Photo Credit: Getty Images

Though electric vehicles are the future of the car industry, getting any business off the ground is a risky proposition, and Ampere, the EV division of French automaker group Renault, appears to be in a precarious spot at the moment. 

The company is planning an Initial Public Offering (IPO) for the spring, but sources told Reuters that the company’s actual valuation will be far below the number it is seeking.

In September, Renault CEO Luca de Meo told the Financial Times that the valuation for Ampere should be “8, 9, 10” billion euros — about 8.6 to 10.8 billion U.S. dollars, as of early December.

However, Swiss bank UBS put that number closer to between 3 and 4 billion euros (roughly $3.2 to $4.3 billion), and Reuters’ sources said that Renault would likely pull the IPO if the valuation were below 7 billion euros (about $7.5 billion).

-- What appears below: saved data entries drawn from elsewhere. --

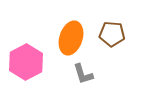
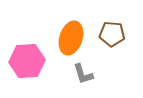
pink hexagon: moved 1 px right, 1 px up; rotated 24 degrees clockwise
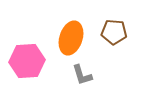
brown pentagon: moved 2 px right, 2 px up
gray L-shape: moved 1 px left, 1 px down
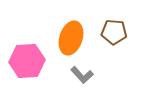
gray L-shape: rotated 25 degrees counterclockwise
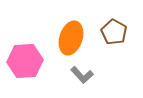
brown pentagon: rotated 25 degrees clockwise
pink hexagon: moved 2 px left
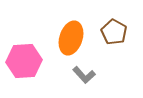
pink hexagon: moved 1 px left
gray L-shape: moved 2 px right
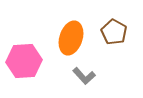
gray L-shape: moved 1 px down
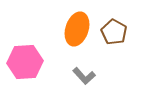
orange ellipse: moved 6 px right, 9 px up
pink hexagon: moved 1 px right, 1 px down
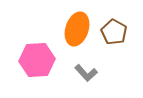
pink hexagon: moved 12 px right, 2 px up
gray L-shape: moved 2 px right, 3 px up
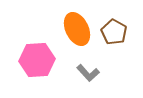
orange ellipse: rotated 44 degrees counterclockwise
gray L-shape: moved 2 px right
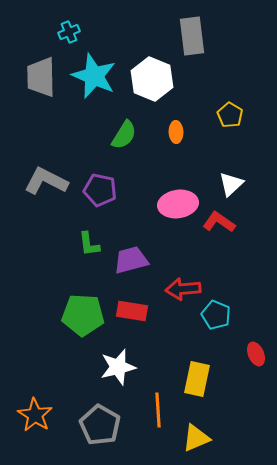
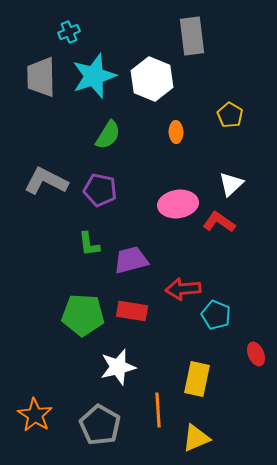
cyan star: rotated 30 degrees clockwise
green semicircle: moved 16 px left
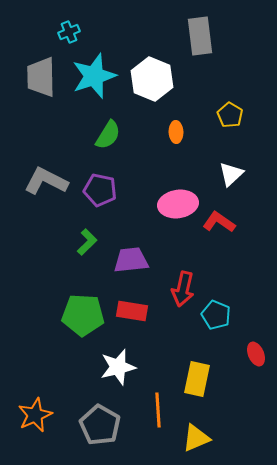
gray rectangle: moved 8 px right
white triangle: moved 10 px up
green L-shape: moved 2 px left, 2 px up; rotated 128 degrees counterclockwise
purple trapezoid: rotated 9 degrees clockwise
red arrow: rotated 72 degrees counterclockwise
orange star: rotated 16 degrees clockwise
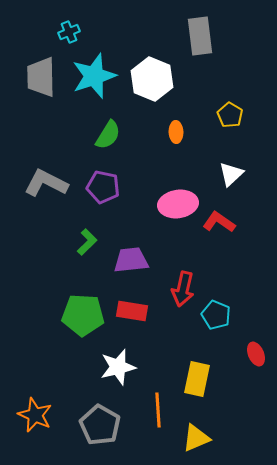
gray L-shape: moved 2 px down
purple pentagon: moved 3 px right, 3 px up
orange star: rotated 24 degrees counterclockwise
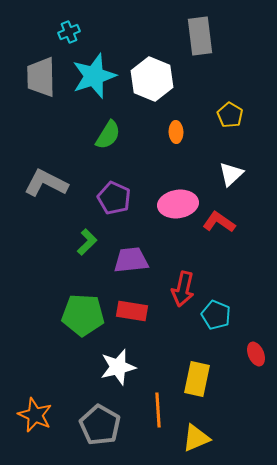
purple pentagon: moved 11 px right, 11 px down; rotated 12 degrees clockwise
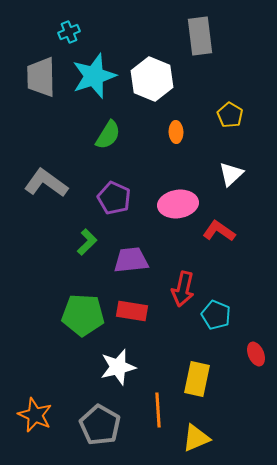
gray L-shape: rotated 9 degrees clockwise
red L-shape: moved 9 px down
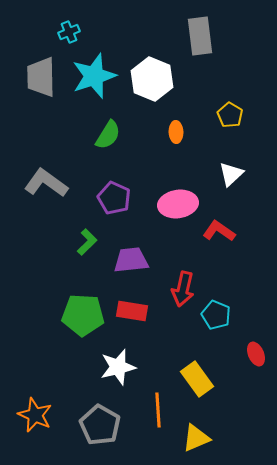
yellow rectangle: rotated 48 degrees counterclockwise
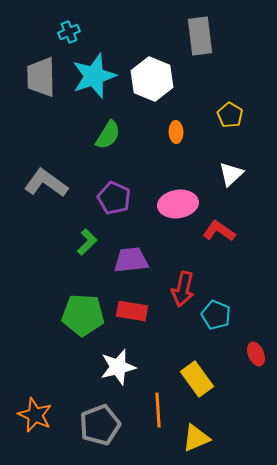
gray pentagon: rotated 21 degrees clockwise
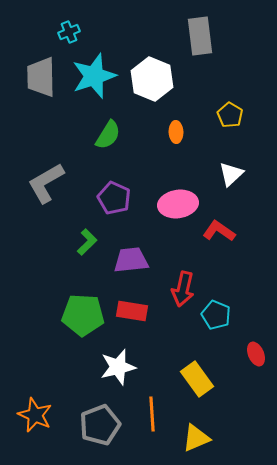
gray L-shape: rotated 66 degrees counterclockwise
orange line: moved 6 px left, 4 px down
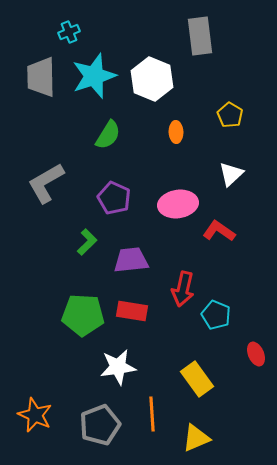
white star: rotated 6 degrees clockwise
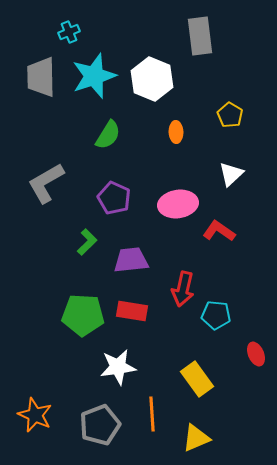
cyan pentagon: rotated 16 degrees counterclockwise
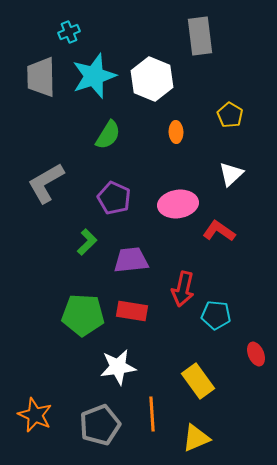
yellow rectangle: moved 1 px right, 2 px down
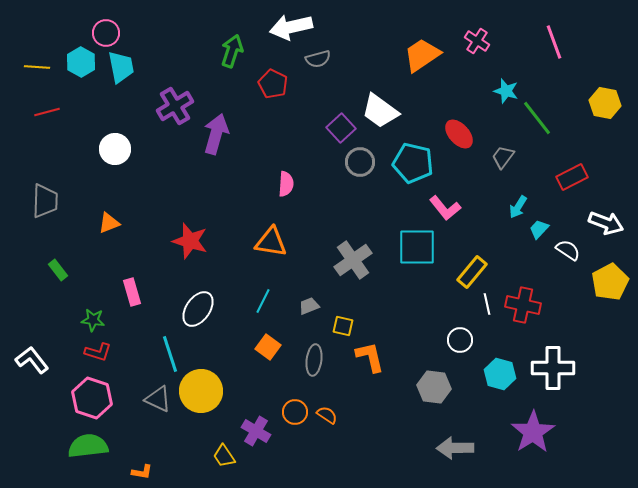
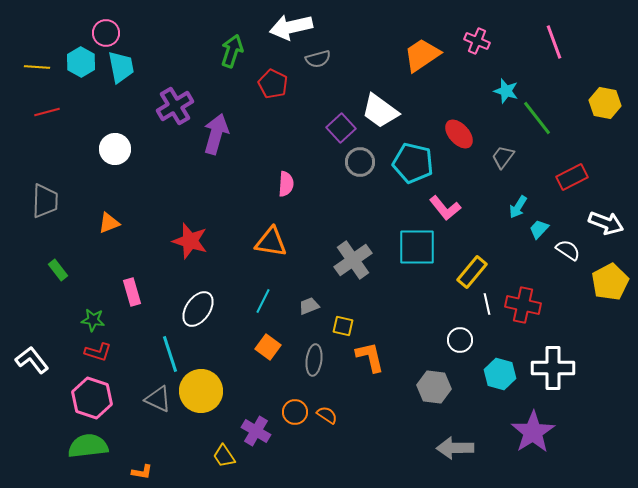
pink cross at (477, 41): rotated 10 degrees counterclockwise
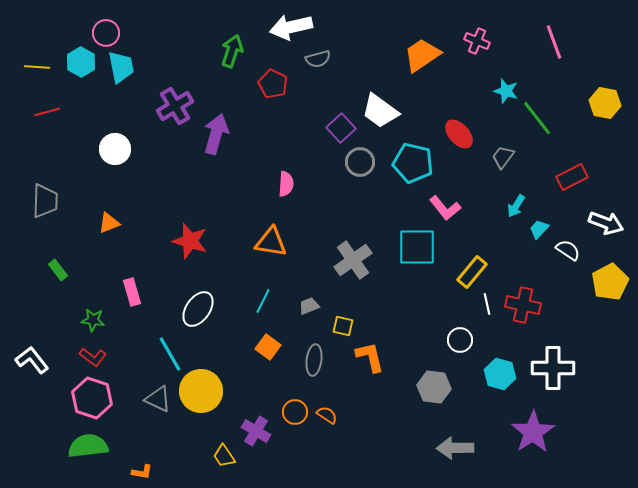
cyan arrow at (518, 207): moved 2 px left, 1 px up
red L-shape at (98, 352): moved 5 px left, 5 px down; rotated 20 degrees clockwise
cyan line at (170, 354): rotated 12 degrees counterclockwise
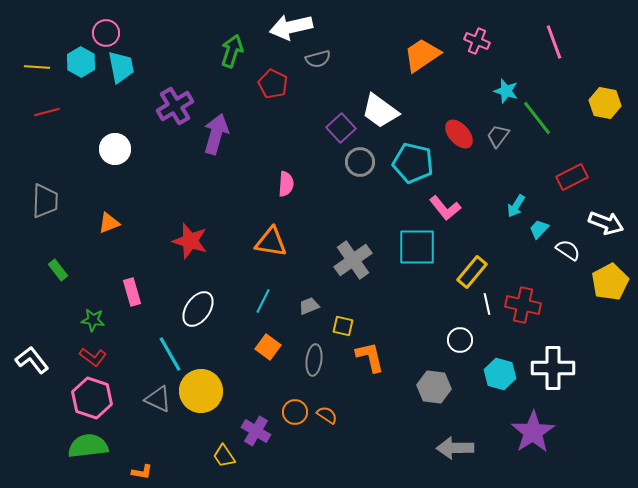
gray trapezoid at (503, 157): moved 5 px left, 21 px up
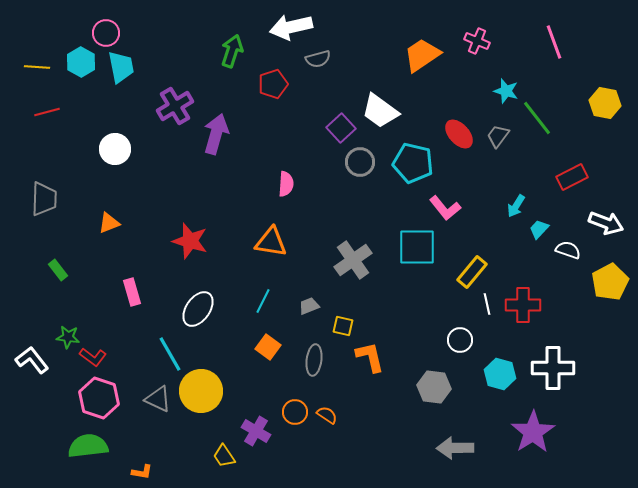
red pentagon at (273, 84): rotated 28 degrees clockwise
gray trapezoid at (45, 201): moved 1 px left, 2 px up
white semicircle at (568, 250): rotated 15 degrees counterclockwise
red cross at (523, 305): rotated 12 degrees counterclockwise
green star at (93, 320): moved 25 px left, 17 px down
pink hexagon at (92, 398): moved 7 px right
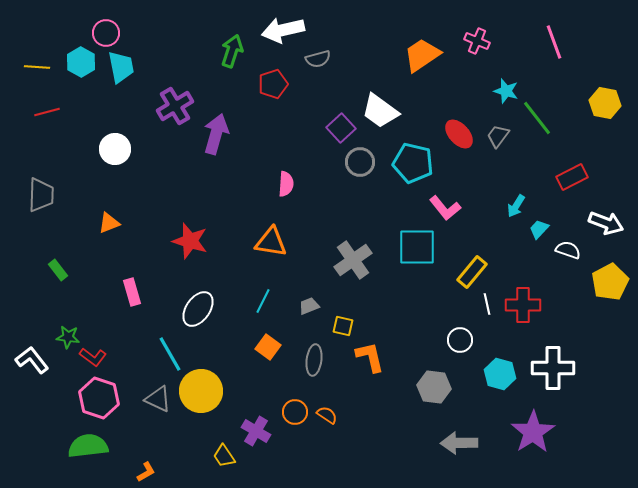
white arrow at (291, 27): moved 8 px left, 3 px down
gray trapezoid at (44, 199): moved 3 px left, 4 px up
gray arrow at (455, 448): moved 4 px right, 5 px up
orange L-shape at (142, 472): moved 4 px right; rotated 40 degrees counterclockwise
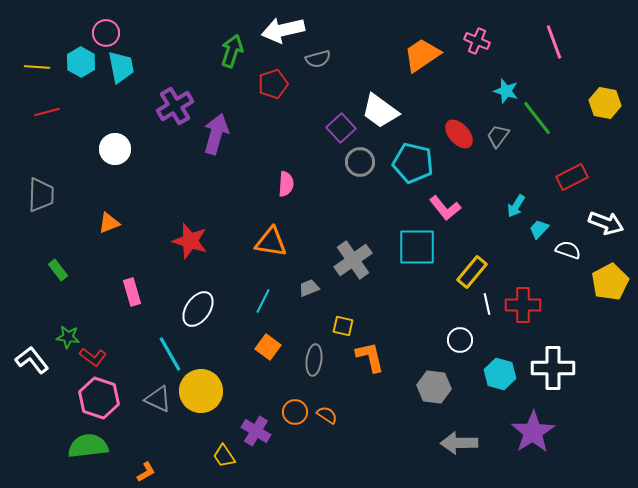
gray trapezoid at (309, 306): moved 18 px up
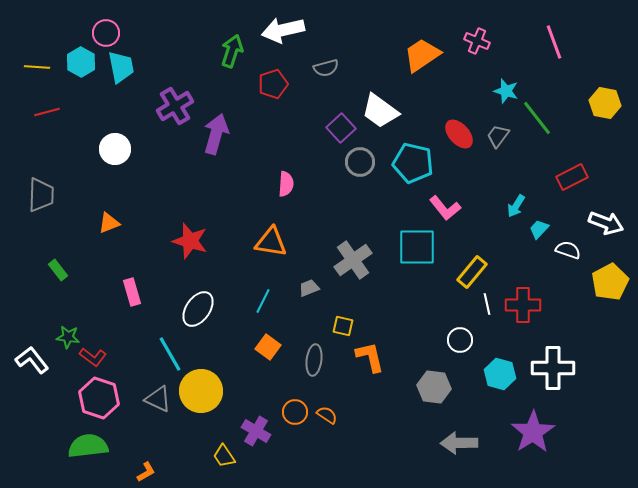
gray semicircle at (318, 59): moved 8 px right, 9 px down
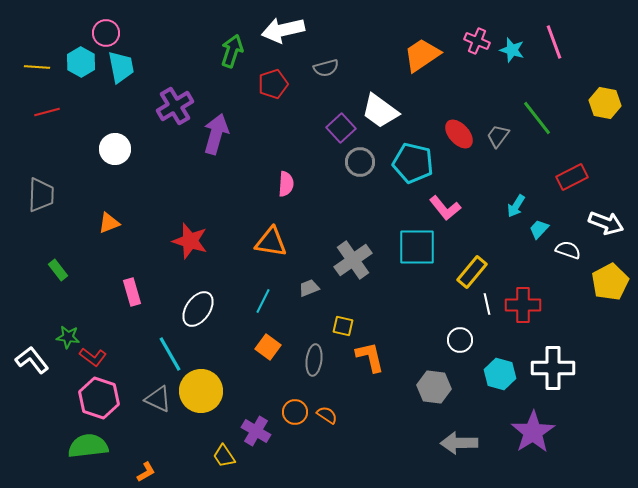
cyan star at (506, 91): moved 6 px right, 41 px up
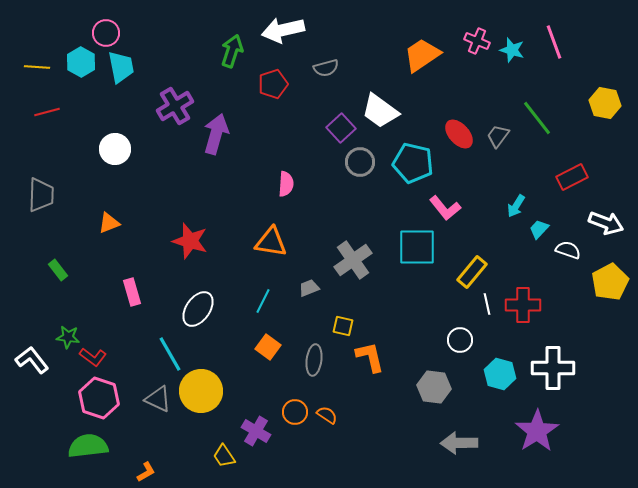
purple star at (533, 432): moved 4 px right, 1 px up
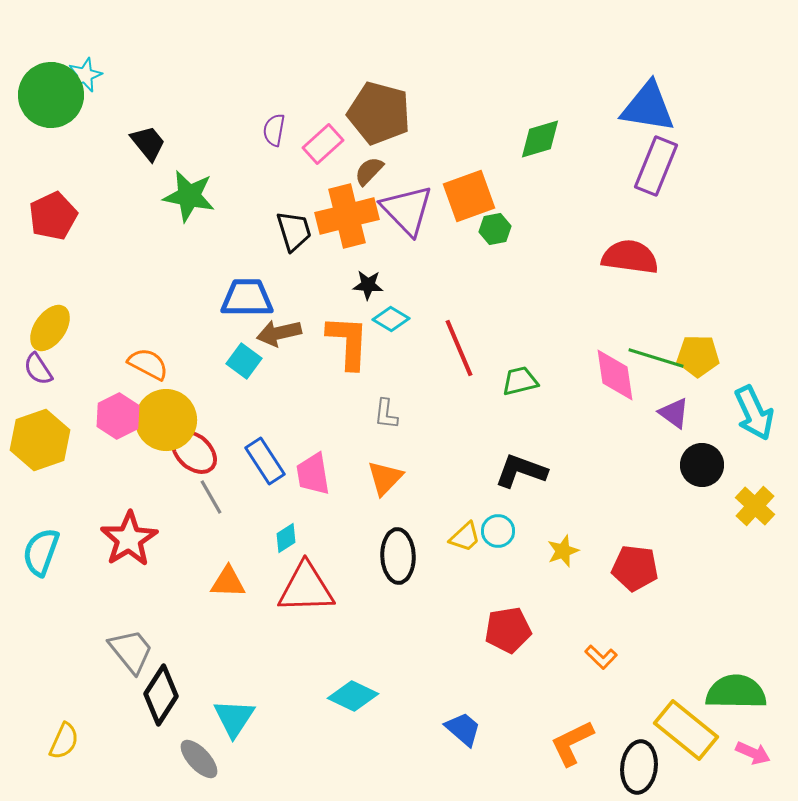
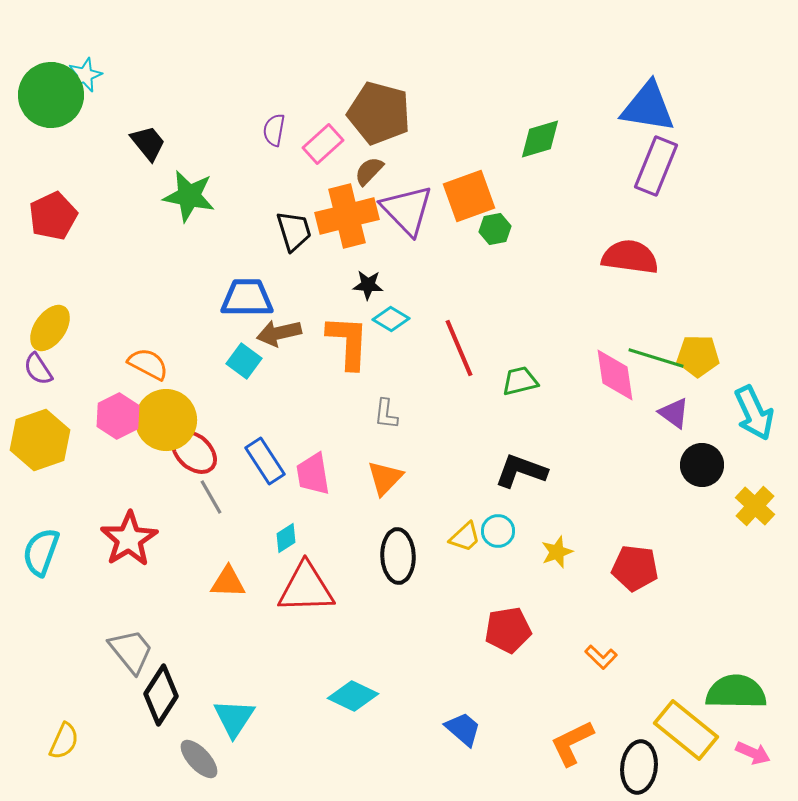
yellow star at (563, 551): moved 6 px left, 1 px down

In order to spur investor confidence, Renault announced that it expects Ampere to triple its revenue in 2025 to 10 billion euros, bringing the EV division up to revenue neutral — an ambitious claim that may or may not sound believable to investors.

“We are not crazy,” De Meo said.

As it faces challenges such as slowing sales, increased competition in the affordable EV realm from China, and market changes, Renault is also exploring other options to keep its EV division afloat. These include selling off all or part of its 28% stake in longtime partner Nissan, which is worth around 4.5 billion euros ($4.8 billion), per Reuters.

Ultimately, though, De Meo has been clear that the company wants to fund its EV division via outside investment instead of from within.

Tesla would not be there without the support of the U.S. financial market. Many Chinese [carmakers] would not be there without the support of the government or the financial markets,” he told The Financial Times. “My job is to defend the European industry and make sure the European industry is going to be competitive globally. If you don’t like that, go to China or the U.S.”